CEÑIDOS PARA LA BATALLA
Tom Cotton, al igual que Hawley un senador estadounidense licenciado en Derecho por la Ivy League, es, como Hawley, alguien que recapitula fielmente este itinerario. Su reciente libro Only the Strong: Reversing the Left’s Plot to Sabotage American Power es la historia de una conspiración progresista, ideada por los demócratas desde Woodrow Wilson, para castrar a Estados Unidos (incluso Harry Truman, el guerrero frío original, está acusado de esta traición de género). La gravedad del caso de Cotton se recoge en el título del capítulo 4: “Castrar a los militares”. La guerra cultural en el ejército de voluntarios es, según este relato, política por otros medios, y Cotton, que luchó en Afganistán (y afirmó falsamente ser un Ranger del ejército), la trata como una lucha esencial contra la feminización del rigor varonil y marcial que requiere la proyección del poder estadounidense.
Hawley no es un veterano militar, pero el capítulo 7 de su libro, que sigue inmediatamente a las meditaciones sobre la abyección servil de ser un marido y padre obediente que lee la Biblia y va a la iglesia, se titula “Guerrero”. Aquí se invoca por segunda vez el tropo de la película El club de la lucha (1999) de David Fincher, sólo que para complicar y contradecir las restricciones de la conformidad burguesa predicadas en los capítulos anteriores. Al explicar por qué la destreza física, la ira y la confrontación son componentes esenciales de la virilidad, Hawley escribe lo que podría ser el epígrafe de la película, o el prefacio de Tyler Durden a una pelea en el sótano:
“Los izquierdistas pretenden crear una generación de individuos andróginos cuyo rasgo característico sea su dedicación a la autoexpresión. Y a consumir cosas. … Este es el nuevo ideal de la izquierda epicúrea, una nación de consumidores andróginos que no agitan el barco y no cuestionan mucho (y ciertamente no a los que están en el poder) pero compran mucha parafernalia barata para que las corporaciones sigan siendo rentables.”

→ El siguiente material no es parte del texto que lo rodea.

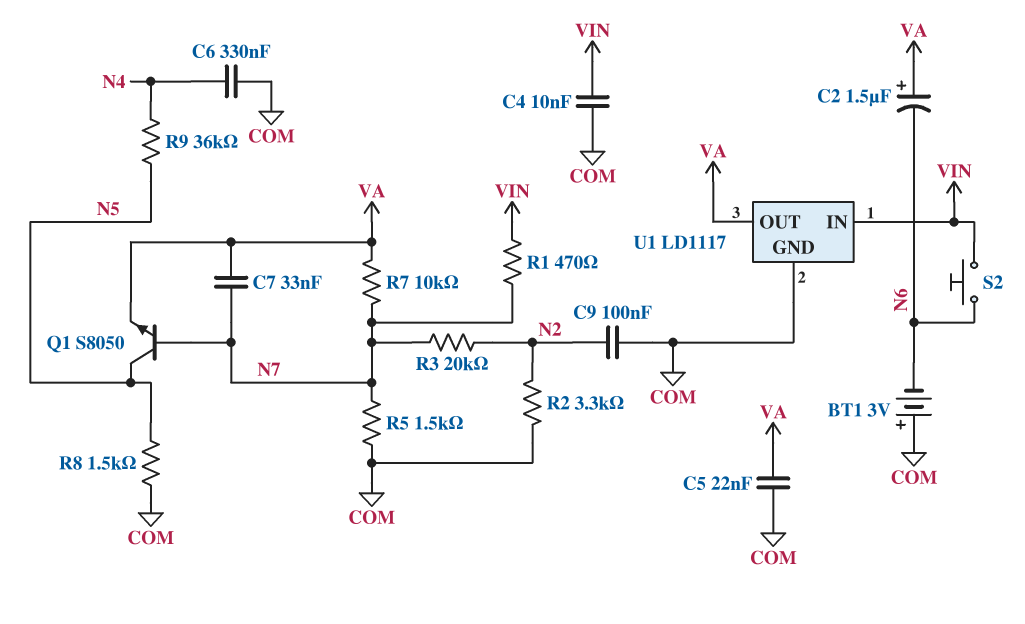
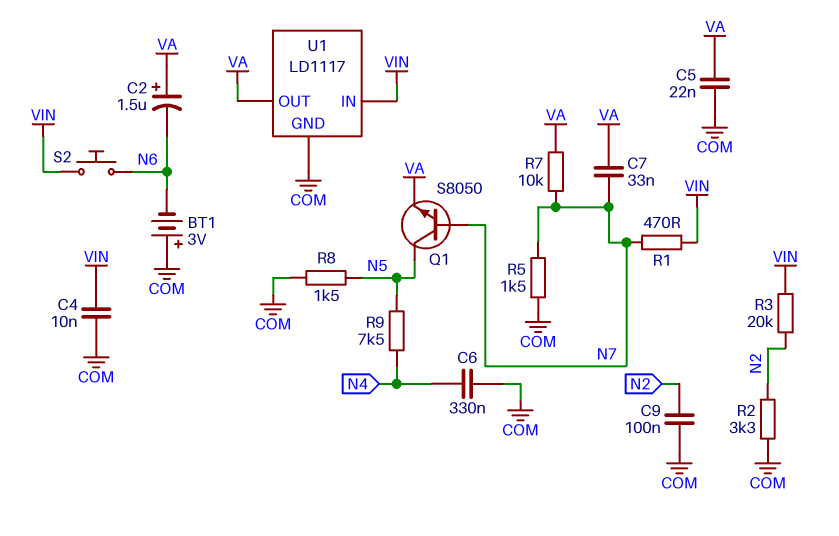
R3: 20k (N2, N7) -> 20k (N2, VIN)
R9: 36k (N4, N5) -> 7.5k (N4, N5)

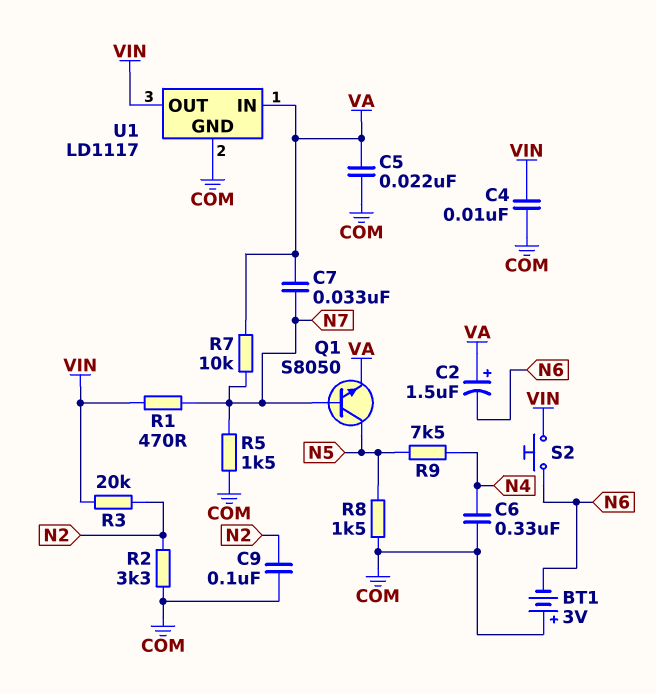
U1 pin IN: VIN -> VA
U1 pin OUT: VA -> VIN

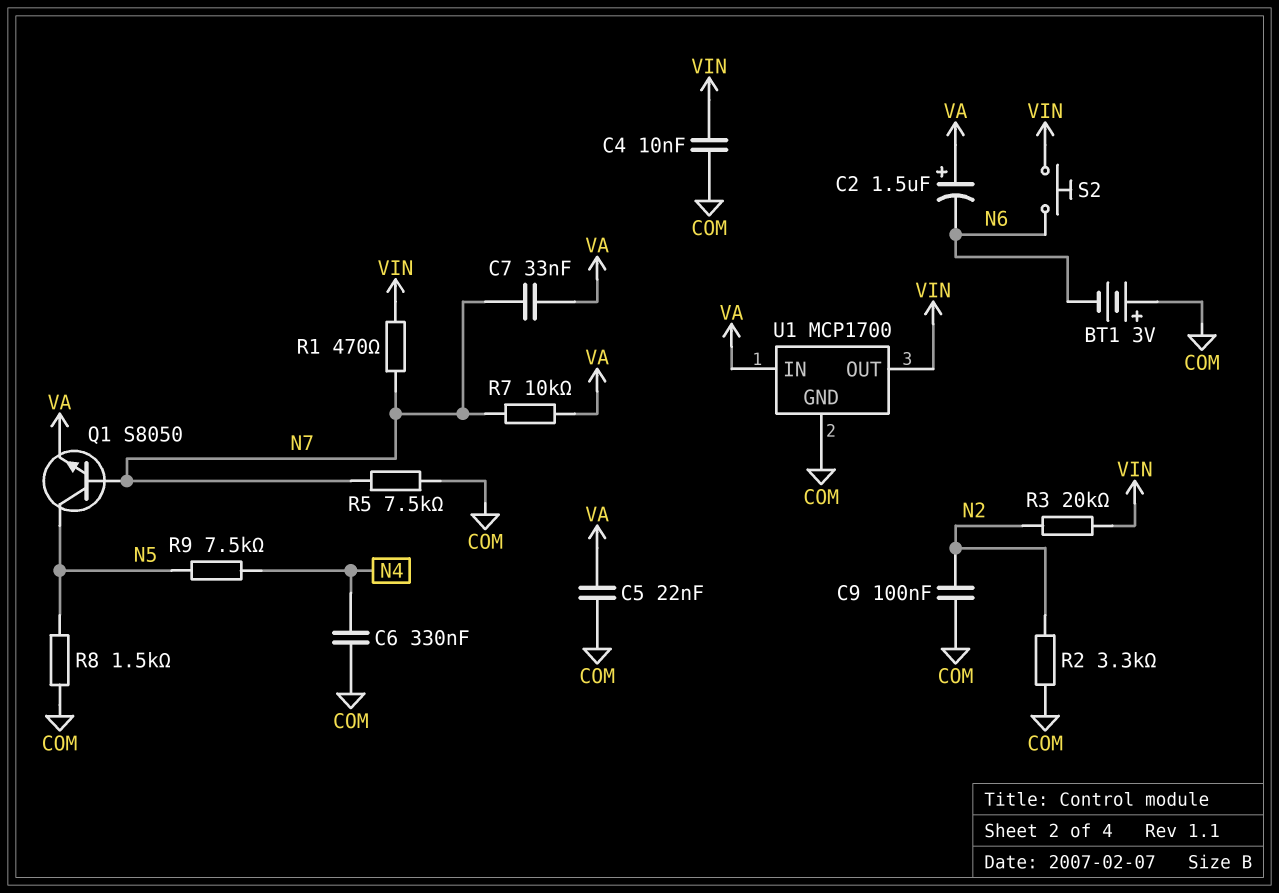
R5: 1.5k (COM, N7) -> 7.5k (COM, N7)
U1: LD1117 -> MCP1700

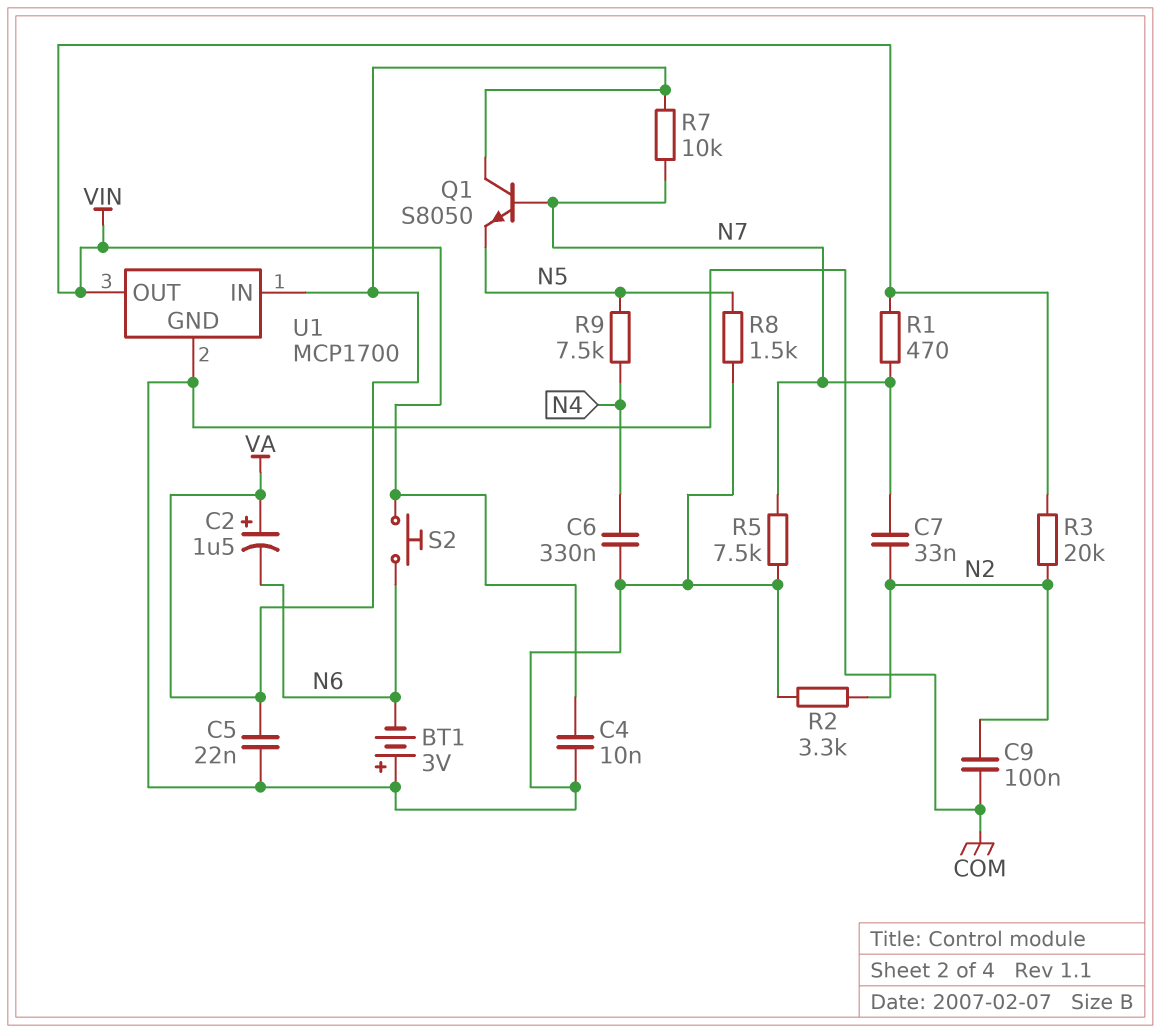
C7: 33nF (N7, VA) -> 33nF (N2, N7)
Q1: NPN S8050 (B N7, C N5, E VA) -> NPN S8050 (B N7, C VA, E N5)

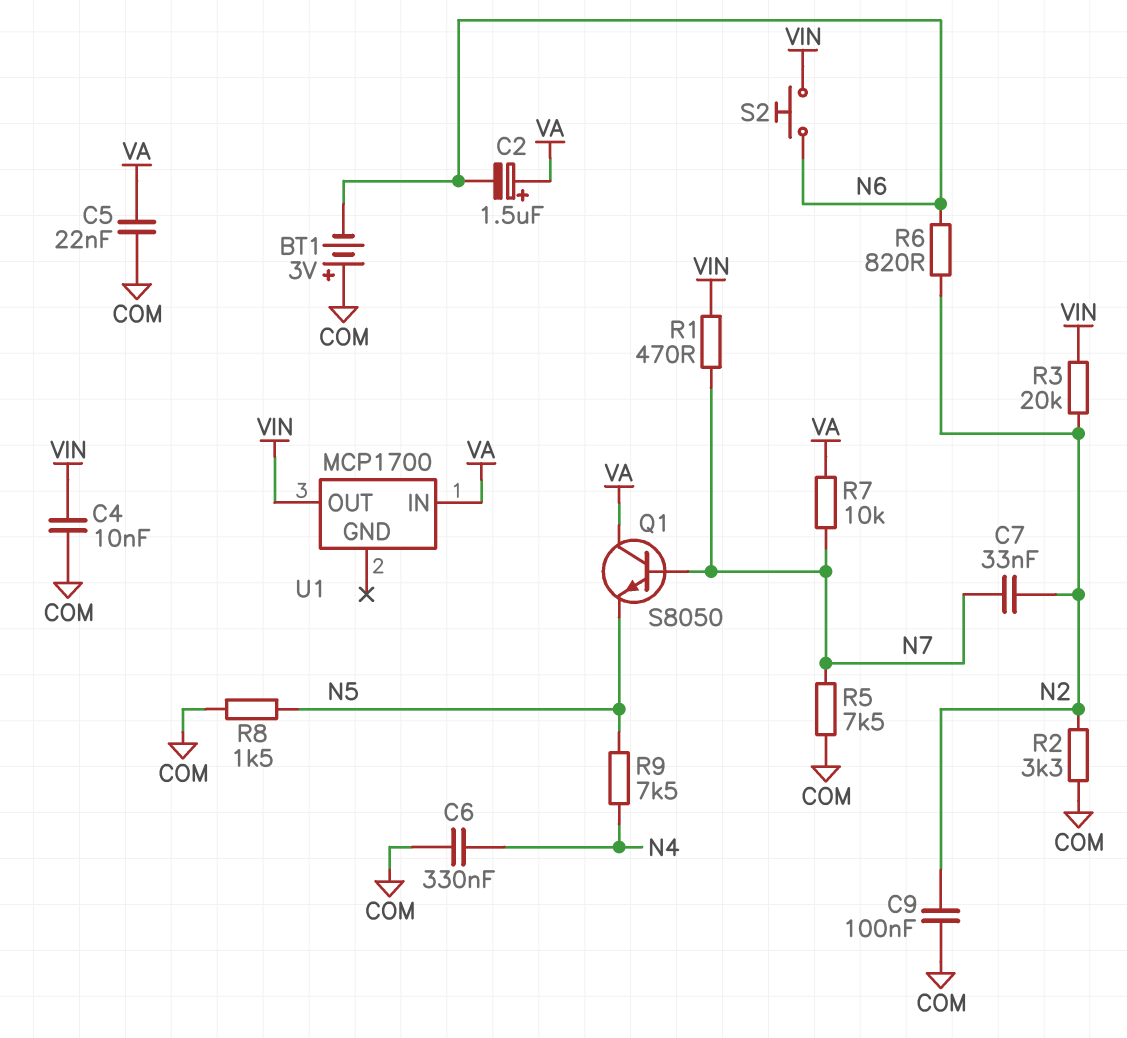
R6: none -> 820 (N2, N6)
U1 pin GND: COM -> none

Bueno, vale, senador, pero 46 páginas antes, ¿no acusó a esta izquierda epicúrea de promover la película como una violación de las virtudes burguesas exigidas a los buenos maridos? Allí, Hawley cita la película como “una versión específicamente masculina del mito epicúreo que parece rebelarse contra la denigración de los hombres por parte de la izquierda”. Esta versión retrata el matrimonio y los hijos como callejones sin salida, y la sociedad en general como corrompida por la influencia femenina”. Por eso, argumenta Hawley, “El club de la lucha sigue siendo tremendamente popular. … Las normas ‘burguesas’ son venenosas, dice, castrantes. Sólo sirven para feminizar al hombre y destruir su alma. Un hombre sólo puede serlo de verdad escapando de la sociedad y de sus deberes para con los demás, de las cosas que le atan”.
Hawley no se contradice. Para él, el guerrero contiene (tanto en el sentido inclusivo como exclusivo de esa palabra) al marido/padre obediente que ejemplifica las virtudes burguesas que mantienen intacta a su familia, así como al bruto violento que rechaza las sofocantes rutinas cotidianas de la vida burguesa. El contacto social permitido a los hombres se limita así a los extremos de la intimidad y la enemistad.
No es de extrañar que el estatus de la hombría, la masculinidad y los hombres parezca ahora tan precario. El aterrador mundo prealfabetizado de Aquiles, Agamenón y Héctor nunca pareció tan atractivo.